Hello Carol and what brings you to........sorry ... just a reflex..... ummm just forget it....


----------



## Carol (Feb 20, 2009)

Xue Sheng said:


> Hello Carol and what brings you to........sorry ... just a reflex..... ummm just forget it....

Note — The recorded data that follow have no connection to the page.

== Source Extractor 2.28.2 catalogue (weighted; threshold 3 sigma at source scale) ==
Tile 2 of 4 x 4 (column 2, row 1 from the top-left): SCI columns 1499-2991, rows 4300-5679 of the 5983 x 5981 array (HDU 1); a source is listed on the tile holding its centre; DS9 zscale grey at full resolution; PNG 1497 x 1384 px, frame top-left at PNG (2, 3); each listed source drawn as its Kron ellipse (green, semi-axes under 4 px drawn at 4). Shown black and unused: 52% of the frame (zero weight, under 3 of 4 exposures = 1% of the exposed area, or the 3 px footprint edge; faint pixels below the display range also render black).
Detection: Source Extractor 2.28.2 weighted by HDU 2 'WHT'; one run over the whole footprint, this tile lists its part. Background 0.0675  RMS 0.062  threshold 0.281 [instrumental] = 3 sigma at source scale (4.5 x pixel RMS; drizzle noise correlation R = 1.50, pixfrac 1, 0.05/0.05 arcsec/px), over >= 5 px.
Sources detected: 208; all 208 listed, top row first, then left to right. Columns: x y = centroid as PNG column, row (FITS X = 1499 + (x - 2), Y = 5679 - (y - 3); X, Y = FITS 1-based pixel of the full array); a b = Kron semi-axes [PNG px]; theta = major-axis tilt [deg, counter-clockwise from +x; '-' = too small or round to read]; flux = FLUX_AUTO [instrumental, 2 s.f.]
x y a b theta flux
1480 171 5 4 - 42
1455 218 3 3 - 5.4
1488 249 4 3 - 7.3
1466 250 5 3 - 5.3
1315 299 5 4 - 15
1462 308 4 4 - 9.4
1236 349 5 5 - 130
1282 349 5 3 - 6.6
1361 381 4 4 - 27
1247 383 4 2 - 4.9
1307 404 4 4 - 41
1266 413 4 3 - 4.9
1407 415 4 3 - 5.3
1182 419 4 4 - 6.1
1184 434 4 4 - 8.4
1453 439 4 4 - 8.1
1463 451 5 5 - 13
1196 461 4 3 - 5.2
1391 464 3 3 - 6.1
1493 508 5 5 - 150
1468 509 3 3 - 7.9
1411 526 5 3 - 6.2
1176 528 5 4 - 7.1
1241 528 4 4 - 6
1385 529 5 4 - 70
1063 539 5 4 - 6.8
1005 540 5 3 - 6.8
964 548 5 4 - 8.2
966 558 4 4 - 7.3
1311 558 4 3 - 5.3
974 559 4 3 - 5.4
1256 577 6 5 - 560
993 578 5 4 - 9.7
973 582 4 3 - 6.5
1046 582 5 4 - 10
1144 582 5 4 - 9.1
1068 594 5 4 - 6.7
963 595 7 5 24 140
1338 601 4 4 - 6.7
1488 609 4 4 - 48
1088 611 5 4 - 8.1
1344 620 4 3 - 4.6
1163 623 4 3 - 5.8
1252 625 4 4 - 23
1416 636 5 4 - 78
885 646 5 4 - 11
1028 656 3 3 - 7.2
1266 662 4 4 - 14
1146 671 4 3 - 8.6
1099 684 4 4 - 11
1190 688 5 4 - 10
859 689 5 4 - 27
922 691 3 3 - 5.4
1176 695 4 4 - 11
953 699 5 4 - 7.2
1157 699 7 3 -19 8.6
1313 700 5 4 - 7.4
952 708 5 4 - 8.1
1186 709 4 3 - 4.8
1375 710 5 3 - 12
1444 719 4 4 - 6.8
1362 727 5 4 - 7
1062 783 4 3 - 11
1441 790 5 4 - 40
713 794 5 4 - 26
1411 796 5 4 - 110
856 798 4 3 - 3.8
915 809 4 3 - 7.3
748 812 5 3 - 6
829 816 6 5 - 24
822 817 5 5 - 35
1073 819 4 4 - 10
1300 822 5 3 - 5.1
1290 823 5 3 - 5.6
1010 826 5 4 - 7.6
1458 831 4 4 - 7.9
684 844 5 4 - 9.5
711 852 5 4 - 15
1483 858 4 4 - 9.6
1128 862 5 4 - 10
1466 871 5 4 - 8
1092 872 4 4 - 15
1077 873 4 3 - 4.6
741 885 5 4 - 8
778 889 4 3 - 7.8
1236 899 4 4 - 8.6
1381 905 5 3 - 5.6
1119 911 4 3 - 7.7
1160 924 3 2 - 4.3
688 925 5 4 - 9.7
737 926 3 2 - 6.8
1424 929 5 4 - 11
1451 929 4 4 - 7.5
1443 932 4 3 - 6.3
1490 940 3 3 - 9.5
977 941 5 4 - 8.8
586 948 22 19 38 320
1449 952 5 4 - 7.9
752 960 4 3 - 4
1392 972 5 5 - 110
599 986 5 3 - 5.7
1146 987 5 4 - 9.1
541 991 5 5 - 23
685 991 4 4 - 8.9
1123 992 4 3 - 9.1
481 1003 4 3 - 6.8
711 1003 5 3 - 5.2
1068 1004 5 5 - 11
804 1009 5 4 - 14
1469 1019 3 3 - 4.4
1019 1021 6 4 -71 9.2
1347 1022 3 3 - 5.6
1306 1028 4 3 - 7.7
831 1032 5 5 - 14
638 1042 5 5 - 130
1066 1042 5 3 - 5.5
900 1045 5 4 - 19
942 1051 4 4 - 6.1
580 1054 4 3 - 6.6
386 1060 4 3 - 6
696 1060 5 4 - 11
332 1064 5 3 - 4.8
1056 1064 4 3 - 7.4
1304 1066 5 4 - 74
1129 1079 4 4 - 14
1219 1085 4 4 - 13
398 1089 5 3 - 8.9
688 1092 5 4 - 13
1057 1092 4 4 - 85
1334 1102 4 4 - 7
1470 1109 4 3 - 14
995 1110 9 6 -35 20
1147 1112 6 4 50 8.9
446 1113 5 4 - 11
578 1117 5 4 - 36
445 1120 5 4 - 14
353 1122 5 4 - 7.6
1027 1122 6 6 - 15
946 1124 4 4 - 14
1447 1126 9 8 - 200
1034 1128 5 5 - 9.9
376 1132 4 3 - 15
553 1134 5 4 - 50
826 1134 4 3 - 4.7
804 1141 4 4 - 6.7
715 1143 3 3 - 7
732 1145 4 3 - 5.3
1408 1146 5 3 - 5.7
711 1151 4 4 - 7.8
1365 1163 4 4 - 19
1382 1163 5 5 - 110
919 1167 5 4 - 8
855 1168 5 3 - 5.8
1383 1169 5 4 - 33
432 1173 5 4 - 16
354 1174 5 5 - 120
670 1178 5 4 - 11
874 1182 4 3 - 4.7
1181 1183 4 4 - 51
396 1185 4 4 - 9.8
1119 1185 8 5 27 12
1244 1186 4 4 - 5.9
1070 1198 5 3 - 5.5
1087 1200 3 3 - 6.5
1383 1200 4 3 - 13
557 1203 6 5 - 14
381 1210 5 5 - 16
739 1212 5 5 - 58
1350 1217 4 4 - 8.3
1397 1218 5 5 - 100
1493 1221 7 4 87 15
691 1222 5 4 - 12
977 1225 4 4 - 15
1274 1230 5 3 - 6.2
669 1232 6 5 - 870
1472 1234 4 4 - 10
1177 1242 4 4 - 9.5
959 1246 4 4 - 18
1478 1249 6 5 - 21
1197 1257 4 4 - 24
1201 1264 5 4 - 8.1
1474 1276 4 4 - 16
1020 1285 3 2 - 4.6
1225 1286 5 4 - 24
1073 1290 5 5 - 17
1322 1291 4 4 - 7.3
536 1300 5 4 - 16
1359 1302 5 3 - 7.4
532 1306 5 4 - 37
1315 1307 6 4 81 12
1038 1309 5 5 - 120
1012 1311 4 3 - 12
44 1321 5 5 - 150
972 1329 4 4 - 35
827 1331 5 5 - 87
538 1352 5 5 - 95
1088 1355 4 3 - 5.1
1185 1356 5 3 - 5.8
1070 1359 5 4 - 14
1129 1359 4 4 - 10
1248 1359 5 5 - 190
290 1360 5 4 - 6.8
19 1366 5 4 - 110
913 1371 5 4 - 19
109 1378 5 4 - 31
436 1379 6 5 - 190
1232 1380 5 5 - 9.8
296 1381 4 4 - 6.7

Well it started with a broken Maglite, then it escalated to a broken Surefire...


----------



## KempoGuy06 (Feb 20, 2009)

welcome to MT

B


----------



## MBuzzy (Feb 20, 2009)

Welcome to MT!  Happy posting!


----------



## Xue Sheng (Feb 20, 2009)

Carol Kaur said:


> Well it started with a broken Maglite, then it escalated to a broken Surefire...


 
Raynac

Let this be a lesson to you.

If Carol EVER asks to borrow a Maglite or a Surefire flashlight...just say no


----------



## Raynac (Feb 28, 2009)

Xue Sheng said:


> Raynac
> 
> Let this be a lesson to you.
> 
> If Carol EVER asks to borrow a Maglite or a Surefire flashlight...just say no


 
AYE AYE SIR! *salutes*


----------



## bowser666 (Mar 7, 2009)

Welcome to MT and enjoy your stay!!!


----------